To figure out how much CBD you’re getting per dose, divide the total milligrams on the label by the number of milliliters in the bottle. A 30 mL bottle containing 1,500 mg of CBD gives you 50 mg per milliliter. Most droppers hold roughly 1 mL, so one full dropper from that bottle would deliver about 50 mg. Reputable brands also print the per-serving amount on the label, so you shouldn’t have to do this math yourself, but it’s a useful check.
Why “Hemp Oil” Labels Are So Confusing
The confusion isn’t accidental. On major online marketplaces like Amazon, CBD products are technically not allowed to be sold. What fills the gap are bottles labeled “hemp oil” or “hemp extract” with prominent milligram numbers on the front, like “1,000 mg Hemp Extract” or “5,000 mg.” These numbers often refer to the total amount of hemp seed oil in the bottle, not CBD. The nutritional facts might list something like 33.3 mg of “hemp extract” per milliliter, but that extract is seed oil, not cannabinoid-rich flower extract.
There is no regulation forcing these products to clarify the distinction, and the milligram labeling is designed to look identical to how legitimate CBD products display their potency. Some of these products have been found to contain no CBD at all. In more alarming cases, products marketed as CBD oil have been found to contain synthetic cannabinoids with no actual CBD, leading to reports of seizures, hallucinations, and loss of consciousness.
How to Tell What You’re Actually Buying
A few details separate a genuine CBD product from a hemp seed oil dressed up to look like one:
- Ingredient list: If the ingredients say “hemp seed oil” or “Cannabis sativa seed oil” and nothing else, there is no meaningful CBD in the bottle. A real CBD product will list “hemp extract,” “cannabidiol,” or “full-spectrum/broad-spectrum hemp extract” as an ingredient distinct from any carrier oil.
- Third-party lab results: Legitimate CBD brands provide a certificate of analysis (COA) from an independent lab. This document shows exactly how many milligrams of CBD, THC, and other cannabinoids are in the product. If a company can’t or won’t provide one, that’s a clear warning sign.
- Price: Hemp seed oil costs a few dollars per bottle. CBD extraction is significantly more expensive. If a product claims to contain 1,000 mg of CBD but costs $15, the math doesn’t work.
- Where it’s sold: Because Amazon prohibits CBD sales, anything you buy there labeled “hemp oil” is almost certainly hemp seed oil regardless of how the label is designed.

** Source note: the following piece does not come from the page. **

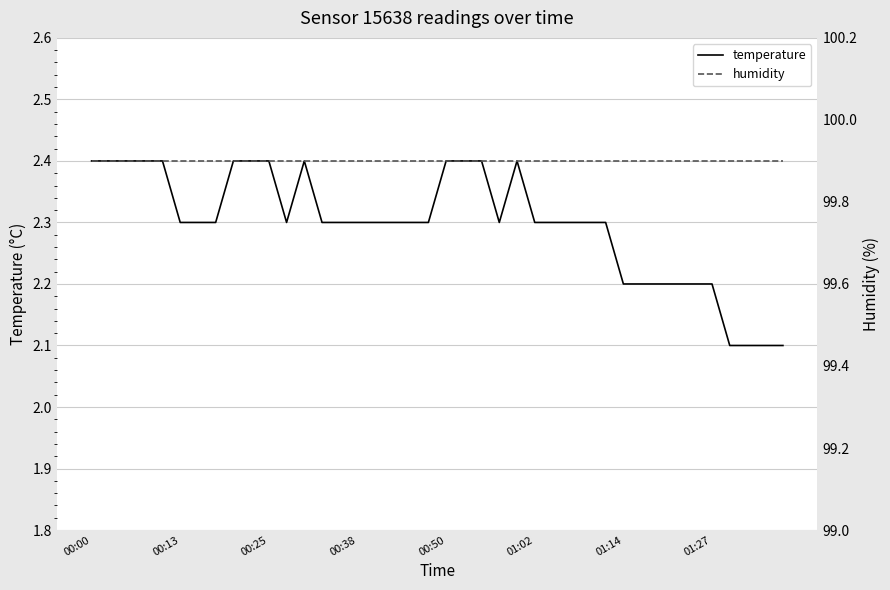

At which category is the sum across all series the highest?

00:00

Hemp Seed Oil Has Its Own Benefits
None of this means hemp seed oil is worthless. It’s just not a CBD product. Hemp seed oil has a favorable ratio of omega-6 to omega-3 fatty acids (roughly 3:1), contains gamma-linolenic acid, and provides a range of antioxidants and essential amino acids. It works well as a dietary fat, a skin moisturizer, and an ingredient in food products. If you’re buying it for those nutritional properties, it’s a perfectly good choice. Just don’t expect it to do what CBD does.

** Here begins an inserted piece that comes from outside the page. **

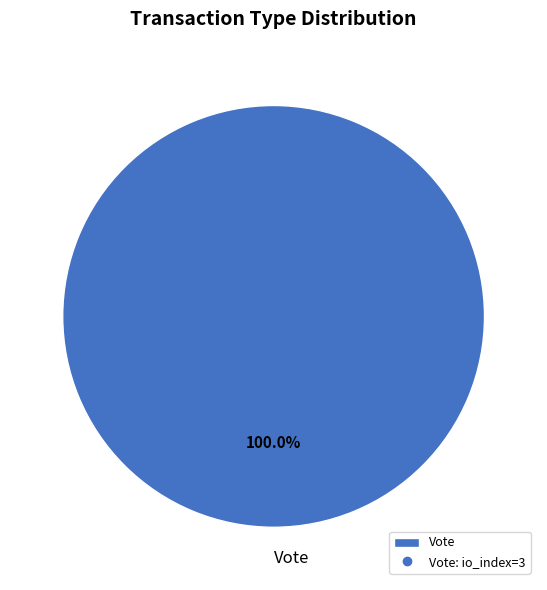

What is the majority slice?

Vote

The bottom line: plain hemp oil pressed from seeds contains virtually zero CBD. Hemp extract oil made from the plant’s flowers can contain anywhere from a few hundred to several thousand milligrams per bottle. The only way to know for sure what’s in your bottle is to check the ingredient list, look for a specific CBD milligram count, and verify it with a third-party lab report.